Rep. Mark Rozzi, D-Berks, told colleagues during a state House session that Republican leaders in both chambers were working with him and he hoped to get the proposed amendment on the spring primary ballot through a rarely used emergency process allowed in the constitution.
“We’ll be able to pass a standalone quickly and get this on the May ballot as originally intended,” Rozzi said.
Rozzi, a prime backer of the amendment who has told of his rape by a priest when he was 13, said the top-ranking senator in the GOP-majority Senate, President Pro Tempore Jake Corman, supports an emergency amendment process.

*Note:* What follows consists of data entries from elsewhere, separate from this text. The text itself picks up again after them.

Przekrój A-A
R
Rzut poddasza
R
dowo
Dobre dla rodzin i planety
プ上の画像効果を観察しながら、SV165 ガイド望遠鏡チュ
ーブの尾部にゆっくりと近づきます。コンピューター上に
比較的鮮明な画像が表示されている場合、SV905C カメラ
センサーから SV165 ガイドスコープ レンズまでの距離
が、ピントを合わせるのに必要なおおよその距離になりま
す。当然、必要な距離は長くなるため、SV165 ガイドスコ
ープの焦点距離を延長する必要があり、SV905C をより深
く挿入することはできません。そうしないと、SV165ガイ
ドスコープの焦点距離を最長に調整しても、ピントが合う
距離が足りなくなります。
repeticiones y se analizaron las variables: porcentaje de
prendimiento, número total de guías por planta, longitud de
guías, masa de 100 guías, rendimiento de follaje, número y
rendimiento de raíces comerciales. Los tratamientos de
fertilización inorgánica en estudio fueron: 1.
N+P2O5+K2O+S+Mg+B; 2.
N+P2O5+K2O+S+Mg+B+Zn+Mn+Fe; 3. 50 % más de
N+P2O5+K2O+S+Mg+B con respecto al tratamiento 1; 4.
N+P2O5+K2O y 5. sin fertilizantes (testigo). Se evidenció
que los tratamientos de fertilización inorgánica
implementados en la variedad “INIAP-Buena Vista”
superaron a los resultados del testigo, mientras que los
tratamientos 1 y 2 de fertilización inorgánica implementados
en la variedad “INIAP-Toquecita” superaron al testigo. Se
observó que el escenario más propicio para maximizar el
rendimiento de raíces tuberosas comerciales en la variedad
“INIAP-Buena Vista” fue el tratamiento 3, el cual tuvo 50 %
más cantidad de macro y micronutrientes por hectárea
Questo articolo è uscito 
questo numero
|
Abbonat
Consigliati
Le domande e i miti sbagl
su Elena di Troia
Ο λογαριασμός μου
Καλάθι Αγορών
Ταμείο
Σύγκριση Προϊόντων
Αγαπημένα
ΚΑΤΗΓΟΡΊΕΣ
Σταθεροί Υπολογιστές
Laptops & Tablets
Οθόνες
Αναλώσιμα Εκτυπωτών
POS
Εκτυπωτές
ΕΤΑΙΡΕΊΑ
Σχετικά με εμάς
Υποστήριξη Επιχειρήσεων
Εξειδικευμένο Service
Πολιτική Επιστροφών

Corman and other top Senate Republicans were noncommittal or silent Thursday.
“As always, we look forward to reviewing any plan the House is able to pass over to the Senate and that includes an emergency constitutional amendment,” Corman spokesperson Jenn Kocher said.
House Majority Leader Kerry Benninghoff, R-Centre, said in floor remarks that his caucus will work with Rozzi and other backers to get the emergency amendment through the chamber.
The proposed constitutional amendment would give now-adult victims of childhood sexual abuse a two-year reprieve — a so-called window — from time limits in state law that otherwise bar them from suing perpetrators or institutions that may have covered up abuse.
The drive to amend the constitution has been fueled by investigations into child sexual abuse allegations inside Pennsylvania’s Roman Catholic dioceses. But many victims lost their right to sue under Pennsylvania law when they turned 18, 20 or 30, depending on what the law was when they were abused.
With the Harrisburg Diocese and the Boy Scouts of America already in bankruptcy court, time is of the essence for thousands of people in Pennsylvania who were sexually abused as children, a lawyer for victims said.
Ben Andreozzi, a lawyer who represents hundreds of victims of sexual abuse, said Pennsylvania victims who filed a claim in those two bankruptcy cases will be paid a fraction of what they might otherwise receive if the state does not restore their right to sue before those cases wrap up.
“Those victims are literally at the mercy of the Pennsylvania Legislature,” Andreozzi said.
Voters approved adding the emergency amendment process to the constitution in 1967. It was used three times, between 1972 and 1977, according to the Department of State.
The provision is designed to be used “in the event a major emergency threatens or is about to threaten the Commonwealth and if the safety or welfare of the Commonwealth requires prompt amendment,” it says.
The three emergency amendments — in 1972, 1975 and 1977 — were all enacted after the state was struck by flooding or storms, including Hurricane Agnes in 1972.
In each amendment, the provision gave the state Legislature the power to enact laws to provide direct financial assistance to people and private businesses, institutions and organizations to “alleviate the danger, damage, suffering or hardship.”
An emergency amendment requires both chambers to support it with a two-thirds approval vote. That needs to happen at least 30 days before the May 18 primary to appear on the ballot as a referendum.
“We have to find a remedy because these victims’ constitutional rights have been violated and we need to fix this problem,” Rozzi told colleagues.
The proposed amendment had been on track to appear on the May 18 statewide ballot.
But Gov. Tom Wolf’s administration disclosed Monday that the Department of State had failed to advertise the amendment during the 2019-20 legislative session, as required, when the amendment received the first of two rounds of approval in the House and Senate.
That threatens to set back the process by two years, until at least 2023.
Victims have tried for two decades to win back their power to sue, and Democrats have long preferred to restore that right by changing state law.
In 2018, Senate Republicans again blocked passage of such a measure, saying it would be unconstitutional. But they agreed to an alternative, to allow the two-year window to go through the multiyear constitutional amendment process to get to the ballot.